(AVAILABLE DATA)

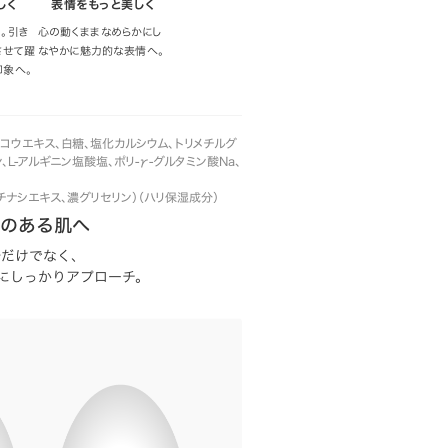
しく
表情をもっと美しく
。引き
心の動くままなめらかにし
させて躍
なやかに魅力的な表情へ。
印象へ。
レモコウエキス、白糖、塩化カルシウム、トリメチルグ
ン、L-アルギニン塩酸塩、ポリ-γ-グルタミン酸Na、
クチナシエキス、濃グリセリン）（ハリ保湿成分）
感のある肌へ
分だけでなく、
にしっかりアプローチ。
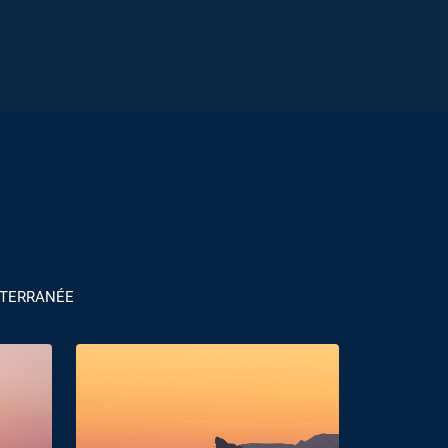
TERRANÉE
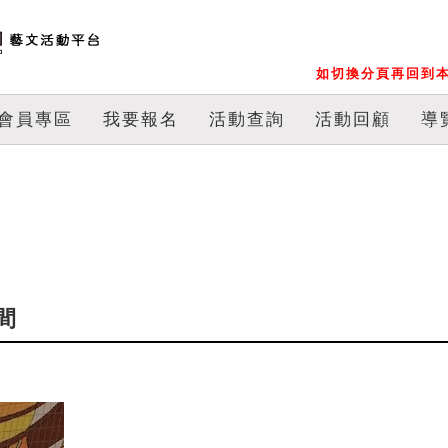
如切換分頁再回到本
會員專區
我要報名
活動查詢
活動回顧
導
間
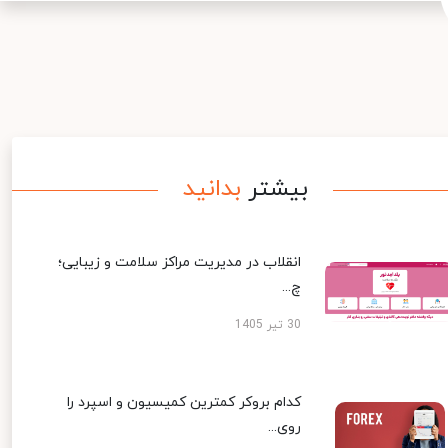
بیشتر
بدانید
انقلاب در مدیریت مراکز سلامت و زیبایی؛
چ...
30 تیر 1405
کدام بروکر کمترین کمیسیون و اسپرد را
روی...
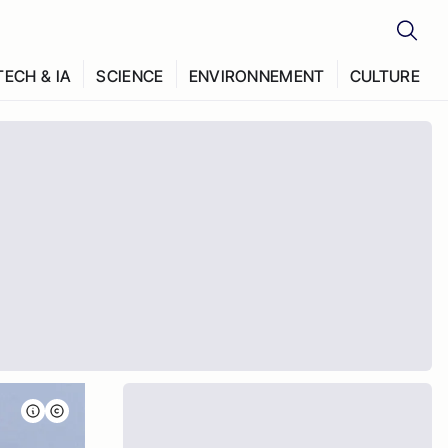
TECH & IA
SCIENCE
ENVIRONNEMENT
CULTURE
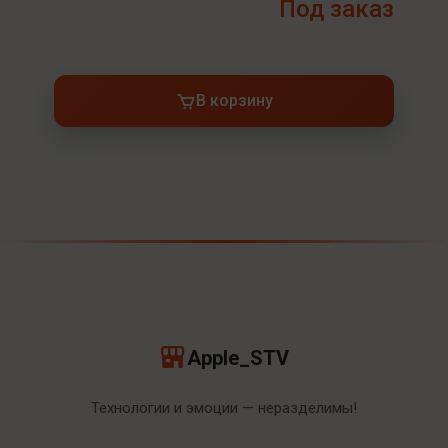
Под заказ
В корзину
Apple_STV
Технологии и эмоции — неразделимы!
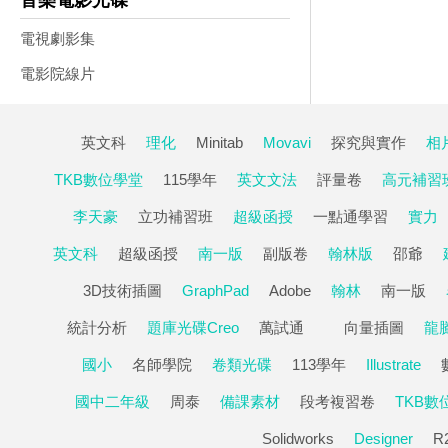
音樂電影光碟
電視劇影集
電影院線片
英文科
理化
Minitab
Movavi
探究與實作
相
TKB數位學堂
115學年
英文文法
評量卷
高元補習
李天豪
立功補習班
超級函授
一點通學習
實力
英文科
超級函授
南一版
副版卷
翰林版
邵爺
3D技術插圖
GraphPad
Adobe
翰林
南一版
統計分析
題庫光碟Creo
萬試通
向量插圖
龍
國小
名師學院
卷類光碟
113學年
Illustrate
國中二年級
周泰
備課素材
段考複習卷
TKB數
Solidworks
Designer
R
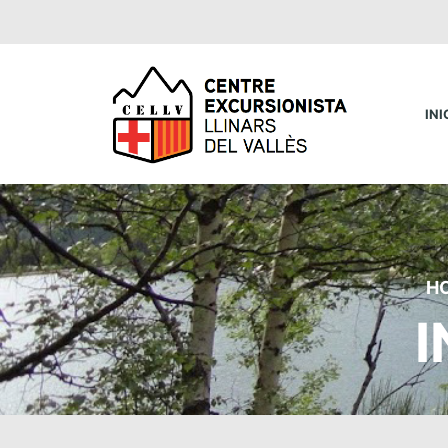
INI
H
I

(End AVAILABLE DATA)
(AVAILABLE DATA)

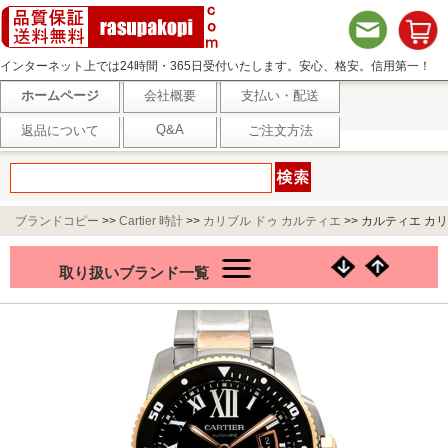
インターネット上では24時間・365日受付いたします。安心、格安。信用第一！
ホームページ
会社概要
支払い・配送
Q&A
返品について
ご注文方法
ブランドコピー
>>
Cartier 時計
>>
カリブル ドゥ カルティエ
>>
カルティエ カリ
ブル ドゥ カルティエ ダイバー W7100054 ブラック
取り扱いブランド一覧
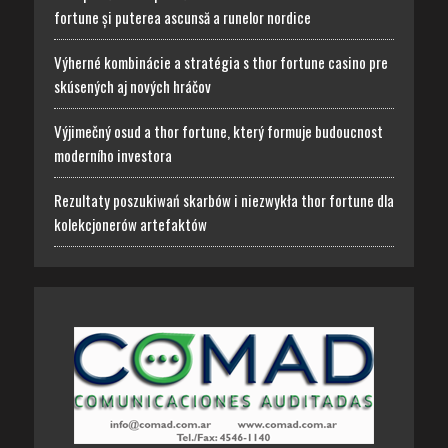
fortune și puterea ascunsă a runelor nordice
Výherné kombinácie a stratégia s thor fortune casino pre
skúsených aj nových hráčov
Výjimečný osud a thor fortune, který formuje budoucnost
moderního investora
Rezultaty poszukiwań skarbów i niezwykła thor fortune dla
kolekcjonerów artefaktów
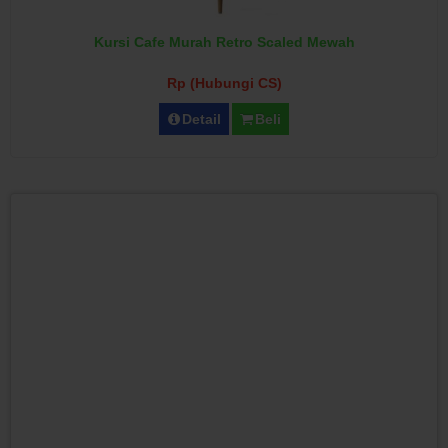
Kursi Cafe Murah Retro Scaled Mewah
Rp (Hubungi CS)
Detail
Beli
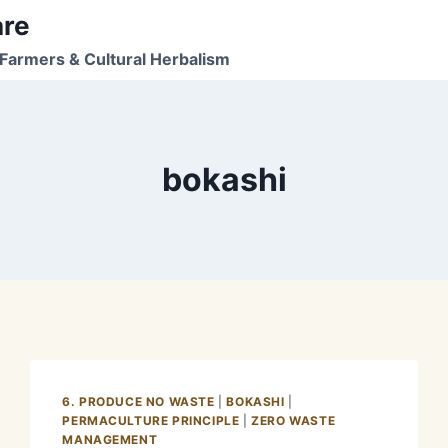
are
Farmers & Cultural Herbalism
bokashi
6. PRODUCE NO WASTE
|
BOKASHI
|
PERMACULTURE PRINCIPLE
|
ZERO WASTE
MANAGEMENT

(End AVAILABLE DATA)

» EXERCISE INSTRUCTIONS
Pull out every line in the entries that contains the word "thor".

» ANSWER TO THE PROBLEM
Výherné kombinácie a stratégia s thor fortune casino pre
Výjimečný osud a thor fortune, který formuje budoucnost
Rezultaty poszukiwań skarbów i niezwykła thor fortune dla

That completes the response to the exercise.